After decisively winning the EDSA revolution, the oligarchy went back to consolidating not only their political power but their economic ones as well. Even though many candidates perform poorly, name recall and money patronage still win over performance. Hence leading to the condemnation of Philippine brand of cacique democracy. Hell, we even keep voting for personalities that are inimical to our interest.

The frustrations of the Post-EDSA world is blamed on the “excess” of democracy and freedom. A Singaporean diplomat ruing too much suffrage echoing this line last month. But despite the problems of an irresponsible electorate beholden to bread and circuses, this is not the main root of our country’s deficiency.

In all fairness, the incapability of the people to see beyond day to day living is one of the fundamental factors why we cannot go beyond transactional politics in our bourgeois democratic framework. Ultimately this political class relation limits our capacity to rise collectively as a nation.  But this is more than just a problem of good governance. The problem is undoing  300 years of colonial repression.

Something most people can’t understand is that our country needs more than superior political forms, foreign investment or federalism. In the centuries following Spain’s conquest of the islands we transformed into a baseless and honor-less society who work for nothing but their imperialist masters (incidentally our reputed indolence as well). Where complaints-cum-rebellions are crushed mercilessly in the boot of military might and massacres. And with it apathy and an anaesthesized society who wishing nothing but escape in the bottle.

This is a system exhorting the virtue of life after death – a decidedly Catholic doctrine. A culture bowing down to powers due to the fear of reprisals and greater loss; a value system penalizing interference in just causes. Our dysfunctional values reducing the Filipino into mere slaves and peon.  Transforming ourselves into tools  exploited for the benefit of the nabob and sarkars of Castille, Lady Liberty and the Rising Sun. The only problem now is we are colony of our own elite – who are running unimpeded under a culture of impunity.

Any analysis without a historical understanding of our country’s historical problem is bound to crash. Hence the need for this post.

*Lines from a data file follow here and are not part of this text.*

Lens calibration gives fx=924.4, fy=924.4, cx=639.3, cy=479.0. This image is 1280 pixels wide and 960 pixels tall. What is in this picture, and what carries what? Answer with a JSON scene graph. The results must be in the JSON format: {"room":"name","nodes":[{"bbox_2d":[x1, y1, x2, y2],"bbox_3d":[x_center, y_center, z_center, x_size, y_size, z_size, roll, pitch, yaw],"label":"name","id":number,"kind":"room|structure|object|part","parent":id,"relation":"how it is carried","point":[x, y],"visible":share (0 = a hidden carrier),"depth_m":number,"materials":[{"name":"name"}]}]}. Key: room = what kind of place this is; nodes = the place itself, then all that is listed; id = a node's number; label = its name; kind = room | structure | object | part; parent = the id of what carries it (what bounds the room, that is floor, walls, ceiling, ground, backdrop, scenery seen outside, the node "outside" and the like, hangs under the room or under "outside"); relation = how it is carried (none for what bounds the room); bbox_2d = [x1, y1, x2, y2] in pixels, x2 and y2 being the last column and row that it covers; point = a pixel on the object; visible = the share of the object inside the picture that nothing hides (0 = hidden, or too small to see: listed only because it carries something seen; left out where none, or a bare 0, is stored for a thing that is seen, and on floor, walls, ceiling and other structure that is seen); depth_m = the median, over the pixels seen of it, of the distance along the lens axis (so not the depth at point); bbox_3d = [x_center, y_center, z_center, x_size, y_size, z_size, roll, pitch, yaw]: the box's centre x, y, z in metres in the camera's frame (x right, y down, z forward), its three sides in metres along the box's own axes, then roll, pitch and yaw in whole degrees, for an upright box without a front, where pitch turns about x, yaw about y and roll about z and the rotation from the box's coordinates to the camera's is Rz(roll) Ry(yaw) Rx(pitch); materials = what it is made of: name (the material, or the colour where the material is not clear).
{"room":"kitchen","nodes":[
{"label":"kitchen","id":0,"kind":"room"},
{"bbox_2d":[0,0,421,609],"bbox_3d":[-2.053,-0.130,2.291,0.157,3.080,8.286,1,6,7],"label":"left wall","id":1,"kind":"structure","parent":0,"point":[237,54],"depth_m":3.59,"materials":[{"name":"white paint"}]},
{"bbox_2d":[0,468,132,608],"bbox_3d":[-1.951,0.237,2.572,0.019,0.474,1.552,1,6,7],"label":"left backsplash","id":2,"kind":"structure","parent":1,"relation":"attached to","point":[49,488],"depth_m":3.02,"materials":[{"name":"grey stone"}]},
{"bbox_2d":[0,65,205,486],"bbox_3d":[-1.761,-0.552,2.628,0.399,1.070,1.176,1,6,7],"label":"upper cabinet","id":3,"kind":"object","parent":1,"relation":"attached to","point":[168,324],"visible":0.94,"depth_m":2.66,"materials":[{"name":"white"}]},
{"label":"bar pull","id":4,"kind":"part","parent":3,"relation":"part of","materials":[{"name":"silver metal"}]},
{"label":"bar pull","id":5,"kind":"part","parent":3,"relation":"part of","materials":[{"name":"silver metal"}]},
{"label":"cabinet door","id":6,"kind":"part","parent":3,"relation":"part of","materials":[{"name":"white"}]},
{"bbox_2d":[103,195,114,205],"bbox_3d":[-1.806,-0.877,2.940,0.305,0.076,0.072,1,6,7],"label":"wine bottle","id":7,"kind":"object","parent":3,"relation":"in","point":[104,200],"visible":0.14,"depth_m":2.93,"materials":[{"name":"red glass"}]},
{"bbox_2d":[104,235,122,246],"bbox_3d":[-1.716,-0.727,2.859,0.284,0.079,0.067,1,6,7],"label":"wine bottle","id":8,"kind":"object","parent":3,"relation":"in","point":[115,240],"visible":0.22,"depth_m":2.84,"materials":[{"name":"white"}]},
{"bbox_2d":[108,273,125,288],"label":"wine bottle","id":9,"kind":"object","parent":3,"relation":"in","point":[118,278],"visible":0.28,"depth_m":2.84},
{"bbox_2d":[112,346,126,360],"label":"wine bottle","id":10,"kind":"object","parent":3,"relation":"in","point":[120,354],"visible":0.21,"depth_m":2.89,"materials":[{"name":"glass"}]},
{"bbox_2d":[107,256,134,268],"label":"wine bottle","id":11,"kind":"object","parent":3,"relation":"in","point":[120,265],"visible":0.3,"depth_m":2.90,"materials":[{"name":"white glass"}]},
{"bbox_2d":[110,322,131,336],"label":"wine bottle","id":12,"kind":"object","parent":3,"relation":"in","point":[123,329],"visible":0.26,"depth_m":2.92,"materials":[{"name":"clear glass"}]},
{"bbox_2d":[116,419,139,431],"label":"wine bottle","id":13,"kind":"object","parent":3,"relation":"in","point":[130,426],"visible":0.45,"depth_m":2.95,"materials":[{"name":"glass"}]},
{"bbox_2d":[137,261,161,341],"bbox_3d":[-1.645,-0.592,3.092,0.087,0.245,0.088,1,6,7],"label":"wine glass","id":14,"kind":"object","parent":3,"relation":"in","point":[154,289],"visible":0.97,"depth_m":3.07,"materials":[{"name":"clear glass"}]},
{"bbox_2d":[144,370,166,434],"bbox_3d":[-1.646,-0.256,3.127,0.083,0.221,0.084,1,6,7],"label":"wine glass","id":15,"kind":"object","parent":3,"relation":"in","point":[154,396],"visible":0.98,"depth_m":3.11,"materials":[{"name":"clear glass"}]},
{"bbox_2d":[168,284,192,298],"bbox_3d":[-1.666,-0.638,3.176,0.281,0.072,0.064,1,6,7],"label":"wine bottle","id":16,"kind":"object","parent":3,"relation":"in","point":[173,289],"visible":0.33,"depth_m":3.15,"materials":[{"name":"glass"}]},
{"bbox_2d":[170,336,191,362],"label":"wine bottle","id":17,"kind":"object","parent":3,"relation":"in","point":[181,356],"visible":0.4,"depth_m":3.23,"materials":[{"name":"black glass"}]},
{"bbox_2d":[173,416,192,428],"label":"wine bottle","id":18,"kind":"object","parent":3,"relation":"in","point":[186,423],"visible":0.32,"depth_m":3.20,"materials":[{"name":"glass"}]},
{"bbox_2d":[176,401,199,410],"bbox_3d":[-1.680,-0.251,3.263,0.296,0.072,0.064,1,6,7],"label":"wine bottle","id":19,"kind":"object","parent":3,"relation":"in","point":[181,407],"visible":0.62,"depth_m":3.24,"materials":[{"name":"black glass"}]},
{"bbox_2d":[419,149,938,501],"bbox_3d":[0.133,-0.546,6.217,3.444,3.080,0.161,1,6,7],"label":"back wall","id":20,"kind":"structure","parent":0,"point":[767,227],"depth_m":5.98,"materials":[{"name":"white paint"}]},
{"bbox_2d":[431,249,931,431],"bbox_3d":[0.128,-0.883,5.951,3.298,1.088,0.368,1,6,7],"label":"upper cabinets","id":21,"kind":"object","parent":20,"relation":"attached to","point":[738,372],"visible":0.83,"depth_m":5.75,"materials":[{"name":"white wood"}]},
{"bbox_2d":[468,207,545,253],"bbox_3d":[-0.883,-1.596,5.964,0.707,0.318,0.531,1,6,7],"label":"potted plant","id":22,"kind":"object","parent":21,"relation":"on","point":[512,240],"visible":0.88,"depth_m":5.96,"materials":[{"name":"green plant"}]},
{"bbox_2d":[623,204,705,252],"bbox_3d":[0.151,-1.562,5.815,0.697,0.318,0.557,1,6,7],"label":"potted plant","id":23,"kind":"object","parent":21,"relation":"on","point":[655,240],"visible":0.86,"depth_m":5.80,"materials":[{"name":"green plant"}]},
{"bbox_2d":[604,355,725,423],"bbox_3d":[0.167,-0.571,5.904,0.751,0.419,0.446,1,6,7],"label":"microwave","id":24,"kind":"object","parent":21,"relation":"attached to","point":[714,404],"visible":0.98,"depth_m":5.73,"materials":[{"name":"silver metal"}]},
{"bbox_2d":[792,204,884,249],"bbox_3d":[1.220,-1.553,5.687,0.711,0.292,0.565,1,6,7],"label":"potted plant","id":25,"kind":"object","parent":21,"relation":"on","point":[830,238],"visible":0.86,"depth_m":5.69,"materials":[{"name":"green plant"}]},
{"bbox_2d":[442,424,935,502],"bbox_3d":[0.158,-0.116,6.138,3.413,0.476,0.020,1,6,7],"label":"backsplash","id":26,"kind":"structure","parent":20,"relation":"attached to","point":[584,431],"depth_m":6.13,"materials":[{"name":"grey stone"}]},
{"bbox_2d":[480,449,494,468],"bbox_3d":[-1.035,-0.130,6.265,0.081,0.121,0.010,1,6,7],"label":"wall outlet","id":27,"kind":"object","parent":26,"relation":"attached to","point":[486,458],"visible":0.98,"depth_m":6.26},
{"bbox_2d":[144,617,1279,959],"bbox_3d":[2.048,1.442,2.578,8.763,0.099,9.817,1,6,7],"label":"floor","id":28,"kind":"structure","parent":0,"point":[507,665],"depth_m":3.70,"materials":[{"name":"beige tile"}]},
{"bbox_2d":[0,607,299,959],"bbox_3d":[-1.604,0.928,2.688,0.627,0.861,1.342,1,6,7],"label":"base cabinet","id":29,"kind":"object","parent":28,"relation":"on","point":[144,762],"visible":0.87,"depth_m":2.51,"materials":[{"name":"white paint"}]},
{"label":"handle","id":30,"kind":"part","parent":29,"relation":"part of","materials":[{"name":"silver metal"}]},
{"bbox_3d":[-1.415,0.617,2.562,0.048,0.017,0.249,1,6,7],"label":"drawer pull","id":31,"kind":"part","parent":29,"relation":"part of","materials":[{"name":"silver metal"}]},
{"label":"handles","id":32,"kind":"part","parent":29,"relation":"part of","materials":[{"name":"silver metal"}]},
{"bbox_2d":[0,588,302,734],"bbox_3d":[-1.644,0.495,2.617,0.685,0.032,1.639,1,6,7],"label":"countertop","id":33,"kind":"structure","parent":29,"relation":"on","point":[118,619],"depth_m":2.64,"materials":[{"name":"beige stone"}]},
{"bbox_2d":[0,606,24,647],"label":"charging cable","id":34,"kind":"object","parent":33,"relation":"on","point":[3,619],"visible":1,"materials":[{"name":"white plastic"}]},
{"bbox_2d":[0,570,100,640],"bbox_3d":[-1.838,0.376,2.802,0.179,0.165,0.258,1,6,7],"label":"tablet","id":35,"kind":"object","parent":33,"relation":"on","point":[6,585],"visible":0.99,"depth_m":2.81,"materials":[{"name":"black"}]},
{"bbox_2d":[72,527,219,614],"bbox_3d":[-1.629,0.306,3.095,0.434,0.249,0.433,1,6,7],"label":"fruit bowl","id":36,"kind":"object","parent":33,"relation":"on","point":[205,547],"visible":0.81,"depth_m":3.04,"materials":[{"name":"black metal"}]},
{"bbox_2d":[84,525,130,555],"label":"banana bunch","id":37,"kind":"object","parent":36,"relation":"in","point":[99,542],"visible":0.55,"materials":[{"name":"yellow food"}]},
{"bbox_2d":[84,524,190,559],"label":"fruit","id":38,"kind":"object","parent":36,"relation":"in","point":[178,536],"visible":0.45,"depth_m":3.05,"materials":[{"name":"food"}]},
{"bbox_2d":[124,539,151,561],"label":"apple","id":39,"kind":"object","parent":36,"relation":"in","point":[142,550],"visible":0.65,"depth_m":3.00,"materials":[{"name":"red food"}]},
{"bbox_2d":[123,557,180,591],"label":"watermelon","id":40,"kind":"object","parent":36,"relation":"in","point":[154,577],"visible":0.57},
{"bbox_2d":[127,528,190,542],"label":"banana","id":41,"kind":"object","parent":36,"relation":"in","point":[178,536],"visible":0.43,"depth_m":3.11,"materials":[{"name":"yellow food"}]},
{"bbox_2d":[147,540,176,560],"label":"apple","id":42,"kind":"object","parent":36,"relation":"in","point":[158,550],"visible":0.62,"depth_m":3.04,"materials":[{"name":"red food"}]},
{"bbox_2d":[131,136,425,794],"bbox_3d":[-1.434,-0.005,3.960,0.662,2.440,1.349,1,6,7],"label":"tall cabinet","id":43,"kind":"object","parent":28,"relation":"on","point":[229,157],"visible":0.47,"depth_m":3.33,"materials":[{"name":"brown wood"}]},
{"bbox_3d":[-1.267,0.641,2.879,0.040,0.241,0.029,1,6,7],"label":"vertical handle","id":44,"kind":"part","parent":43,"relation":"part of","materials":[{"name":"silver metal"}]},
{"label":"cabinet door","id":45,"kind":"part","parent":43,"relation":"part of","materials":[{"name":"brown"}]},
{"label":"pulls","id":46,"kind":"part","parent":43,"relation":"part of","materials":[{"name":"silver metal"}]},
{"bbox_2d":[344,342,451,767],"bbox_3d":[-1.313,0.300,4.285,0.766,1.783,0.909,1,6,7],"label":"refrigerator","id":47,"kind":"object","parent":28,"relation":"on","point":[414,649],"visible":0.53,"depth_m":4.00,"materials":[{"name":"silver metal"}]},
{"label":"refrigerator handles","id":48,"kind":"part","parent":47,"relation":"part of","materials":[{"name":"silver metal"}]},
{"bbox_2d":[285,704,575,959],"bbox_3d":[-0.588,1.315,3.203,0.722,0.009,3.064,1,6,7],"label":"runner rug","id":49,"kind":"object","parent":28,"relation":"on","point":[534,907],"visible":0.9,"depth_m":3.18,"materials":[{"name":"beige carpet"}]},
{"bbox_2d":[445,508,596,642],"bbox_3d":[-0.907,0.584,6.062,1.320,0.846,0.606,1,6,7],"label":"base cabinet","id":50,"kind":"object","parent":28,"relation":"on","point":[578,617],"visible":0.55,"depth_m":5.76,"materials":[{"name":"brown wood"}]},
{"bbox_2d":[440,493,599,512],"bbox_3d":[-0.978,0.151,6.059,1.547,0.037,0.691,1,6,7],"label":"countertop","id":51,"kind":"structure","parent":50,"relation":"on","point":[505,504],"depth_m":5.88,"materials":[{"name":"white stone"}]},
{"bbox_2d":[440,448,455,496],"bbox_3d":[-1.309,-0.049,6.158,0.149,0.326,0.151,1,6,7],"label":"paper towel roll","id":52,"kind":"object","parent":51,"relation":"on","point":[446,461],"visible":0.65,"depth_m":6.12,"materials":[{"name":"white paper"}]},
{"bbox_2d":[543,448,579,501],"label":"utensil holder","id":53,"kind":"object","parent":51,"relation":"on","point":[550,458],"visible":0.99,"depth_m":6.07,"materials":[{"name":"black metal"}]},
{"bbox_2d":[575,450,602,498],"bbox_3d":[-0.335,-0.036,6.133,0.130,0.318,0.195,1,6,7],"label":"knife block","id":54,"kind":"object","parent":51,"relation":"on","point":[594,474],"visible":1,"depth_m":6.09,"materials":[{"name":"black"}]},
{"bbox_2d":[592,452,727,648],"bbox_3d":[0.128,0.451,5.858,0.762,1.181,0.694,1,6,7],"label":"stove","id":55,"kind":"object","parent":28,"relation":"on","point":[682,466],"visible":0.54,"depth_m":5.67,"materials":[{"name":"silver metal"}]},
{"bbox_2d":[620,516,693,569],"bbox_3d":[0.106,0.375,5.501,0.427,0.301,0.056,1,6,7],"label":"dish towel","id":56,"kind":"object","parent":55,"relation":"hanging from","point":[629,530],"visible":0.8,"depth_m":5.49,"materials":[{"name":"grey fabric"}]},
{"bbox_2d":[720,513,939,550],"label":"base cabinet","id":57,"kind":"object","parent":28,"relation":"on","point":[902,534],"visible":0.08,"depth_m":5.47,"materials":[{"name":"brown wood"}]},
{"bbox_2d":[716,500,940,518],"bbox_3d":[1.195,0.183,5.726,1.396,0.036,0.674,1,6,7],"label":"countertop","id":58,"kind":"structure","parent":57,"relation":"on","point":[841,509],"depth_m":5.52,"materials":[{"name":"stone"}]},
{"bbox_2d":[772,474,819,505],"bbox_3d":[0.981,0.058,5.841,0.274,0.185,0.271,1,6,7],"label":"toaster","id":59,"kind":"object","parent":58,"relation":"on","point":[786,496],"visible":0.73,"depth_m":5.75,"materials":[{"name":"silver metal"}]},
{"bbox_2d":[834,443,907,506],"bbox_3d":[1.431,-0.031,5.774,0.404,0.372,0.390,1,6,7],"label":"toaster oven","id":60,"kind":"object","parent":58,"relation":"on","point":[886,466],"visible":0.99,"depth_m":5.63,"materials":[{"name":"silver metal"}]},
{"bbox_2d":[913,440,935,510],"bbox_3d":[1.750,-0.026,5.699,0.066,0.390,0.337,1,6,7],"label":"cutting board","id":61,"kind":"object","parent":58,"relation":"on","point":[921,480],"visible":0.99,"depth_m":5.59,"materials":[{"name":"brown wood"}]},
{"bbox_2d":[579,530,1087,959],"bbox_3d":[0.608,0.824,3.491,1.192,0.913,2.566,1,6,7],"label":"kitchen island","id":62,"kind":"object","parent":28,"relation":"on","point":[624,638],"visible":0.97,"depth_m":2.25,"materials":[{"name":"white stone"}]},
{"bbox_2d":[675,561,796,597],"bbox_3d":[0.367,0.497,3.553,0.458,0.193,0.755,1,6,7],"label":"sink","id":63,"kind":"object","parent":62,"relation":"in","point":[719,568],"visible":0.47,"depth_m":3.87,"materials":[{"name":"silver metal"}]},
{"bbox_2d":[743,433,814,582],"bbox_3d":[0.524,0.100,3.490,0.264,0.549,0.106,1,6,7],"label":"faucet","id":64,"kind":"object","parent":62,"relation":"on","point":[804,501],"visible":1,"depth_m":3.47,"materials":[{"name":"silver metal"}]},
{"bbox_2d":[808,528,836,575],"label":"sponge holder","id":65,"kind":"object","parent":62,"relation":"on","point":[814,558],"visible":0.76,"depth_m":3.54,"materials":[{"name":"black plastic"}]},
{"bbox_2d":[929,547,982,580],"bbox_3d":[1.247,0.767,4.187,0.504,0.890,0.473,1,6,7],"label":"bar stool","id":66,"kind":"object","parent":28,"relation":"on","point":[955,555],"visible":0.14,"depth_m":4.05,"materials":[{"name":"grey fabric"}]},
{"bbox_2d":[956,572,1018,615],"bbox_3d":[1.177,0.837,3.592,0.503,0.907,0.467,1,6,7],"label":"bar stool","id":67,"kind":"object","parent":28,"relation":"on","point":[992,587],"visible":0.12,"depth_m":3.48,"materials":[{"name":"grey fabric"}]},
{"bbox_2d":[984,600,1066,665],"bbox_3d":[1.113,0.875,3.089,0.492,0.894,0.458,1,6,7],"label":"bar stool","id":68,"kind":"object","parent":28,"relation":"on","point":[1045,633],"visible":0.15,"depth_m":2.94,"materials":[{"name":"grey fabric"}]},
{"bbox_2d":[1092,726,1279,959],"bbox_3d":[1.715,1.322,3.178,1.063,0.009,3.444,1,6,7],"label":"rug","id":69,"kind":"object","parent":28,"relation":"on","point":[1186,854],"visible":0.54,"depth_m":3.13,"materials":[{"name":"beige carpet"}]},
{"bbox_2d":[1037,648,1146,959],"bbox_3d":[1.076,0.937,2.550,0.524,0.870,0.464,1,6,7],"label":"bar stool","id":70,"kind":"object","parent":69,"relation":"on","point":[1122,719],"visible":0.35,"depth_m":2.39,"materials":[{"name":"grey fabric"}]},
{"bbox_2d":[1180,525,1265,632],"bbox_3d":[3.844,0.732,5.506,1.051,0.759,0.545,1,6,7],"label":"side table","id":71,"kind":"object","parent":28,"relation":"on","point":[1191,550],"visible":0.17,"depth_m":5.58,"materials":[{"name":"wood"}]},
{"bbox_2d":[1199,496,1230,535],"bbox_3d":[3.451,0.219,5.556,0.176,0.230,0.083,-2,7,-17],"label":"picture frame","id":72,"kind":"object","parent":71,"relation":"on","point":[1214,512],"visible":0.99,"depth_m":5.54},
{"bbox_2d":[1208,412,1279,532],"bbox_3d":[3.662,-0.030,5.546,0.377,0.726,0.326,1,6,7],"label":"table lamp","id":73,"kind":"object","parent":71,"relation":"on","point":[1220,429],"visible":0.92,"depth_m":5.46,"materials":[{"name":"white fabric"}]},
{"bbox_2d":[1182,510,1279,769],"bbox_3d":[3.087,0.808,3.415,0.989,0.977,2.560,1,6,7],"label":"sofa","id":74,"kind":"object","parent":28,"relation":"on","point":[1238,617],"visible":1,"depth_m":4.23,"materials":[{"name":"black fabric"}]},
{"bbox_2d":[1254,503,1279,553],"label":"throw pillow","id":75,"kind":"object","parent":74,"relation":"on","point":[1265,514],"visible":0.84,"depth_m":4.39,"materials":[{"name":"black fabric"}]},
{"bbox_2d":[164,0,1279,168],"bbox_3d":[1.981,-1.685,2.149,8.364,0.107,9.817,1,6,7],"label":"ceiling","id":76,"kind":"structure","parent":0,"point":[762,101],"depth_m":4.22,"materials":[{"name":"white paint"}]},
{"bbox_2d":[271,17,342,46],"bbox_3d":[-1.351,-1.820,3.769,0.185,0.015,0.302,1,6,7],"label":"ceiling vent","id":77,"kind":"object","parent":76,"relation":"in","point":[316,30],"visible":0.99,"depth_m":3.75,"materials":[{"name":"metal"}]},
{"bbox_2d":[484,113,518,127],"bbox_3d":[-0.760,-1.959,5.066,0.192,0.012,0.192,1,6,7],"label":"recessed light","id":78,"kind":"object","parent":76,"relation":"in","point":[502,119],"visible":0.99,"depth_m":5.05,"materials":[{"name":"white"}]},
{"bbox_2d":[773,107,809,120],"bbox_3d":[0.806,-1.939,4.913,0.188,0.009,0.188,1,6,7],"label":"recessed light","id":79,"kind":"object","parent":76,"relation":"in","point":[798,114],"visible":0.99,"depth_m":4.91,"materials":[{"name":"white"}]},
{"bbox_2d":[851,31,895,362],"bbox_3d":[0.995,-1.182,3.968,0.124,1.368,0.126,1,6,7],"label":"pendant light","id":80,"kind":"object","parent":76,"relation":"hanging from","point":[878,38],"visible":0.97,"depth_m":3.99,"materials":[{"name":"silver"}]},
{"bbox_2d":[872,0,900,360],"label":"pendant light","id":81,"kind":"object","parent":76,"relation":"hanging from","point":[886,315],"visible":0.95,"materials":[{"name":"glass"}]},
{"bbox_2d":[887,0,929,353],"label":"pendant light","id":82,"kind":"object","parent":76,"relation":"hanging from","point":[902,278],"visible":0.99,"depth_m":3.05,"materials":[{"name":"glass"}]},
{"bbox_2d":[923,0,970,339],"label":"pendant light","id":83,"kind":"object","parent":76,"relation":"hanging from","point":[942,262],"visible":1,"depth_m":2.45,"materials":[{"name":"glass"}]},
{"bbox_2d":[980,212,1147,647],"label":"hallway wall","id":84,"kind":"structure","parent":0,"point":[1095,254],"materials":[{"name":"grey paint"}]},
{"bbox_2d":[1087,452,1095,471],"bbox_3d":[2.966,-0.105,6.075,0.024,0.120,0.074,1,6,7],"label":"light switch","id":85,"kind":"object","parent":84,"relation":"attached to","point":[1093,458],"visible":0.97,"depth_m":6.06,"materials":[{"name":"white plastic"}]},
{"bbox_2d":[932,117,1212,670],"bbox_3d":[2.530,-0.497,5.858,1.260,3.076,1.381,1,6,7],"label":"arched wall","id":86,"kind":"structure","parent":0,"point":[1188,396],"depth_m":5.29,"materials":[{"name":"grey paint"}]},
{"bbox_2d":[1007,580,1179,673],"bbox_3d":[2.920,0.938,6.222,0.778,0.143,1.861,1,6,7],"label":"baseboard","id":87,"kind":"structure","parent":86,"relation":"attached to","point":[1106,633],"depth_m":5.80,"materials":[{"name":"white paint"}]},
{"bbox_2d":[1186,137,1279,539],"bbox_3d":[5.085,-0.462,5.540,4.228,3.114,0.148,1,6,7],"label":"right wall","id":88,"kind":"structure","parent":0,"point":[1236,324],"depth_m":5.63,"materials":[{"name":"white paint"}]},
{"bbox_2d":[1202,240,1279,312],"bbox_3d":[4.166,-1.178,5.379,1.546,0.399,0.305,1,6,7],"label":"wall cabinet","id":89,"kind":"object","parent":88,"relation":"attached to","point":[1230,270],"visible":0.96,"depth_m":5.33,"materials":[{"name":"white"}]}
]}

“The difference lies in the culture of the Filipino people. It is a soft, forgiving culture. Only in the Philippines could a leader like Ferdinand Marcos, who pillaged his country for over twenty years, still be considered for a national burial. Insignificant amounts of the loot have been recovered, yet his wife and children were allowed to return and engage in politics. They supported the winning presidential and congressional candidates with their considerable resources and reappeared in the political and social limelight after the 1998 election that returned President Joseph Estrada.”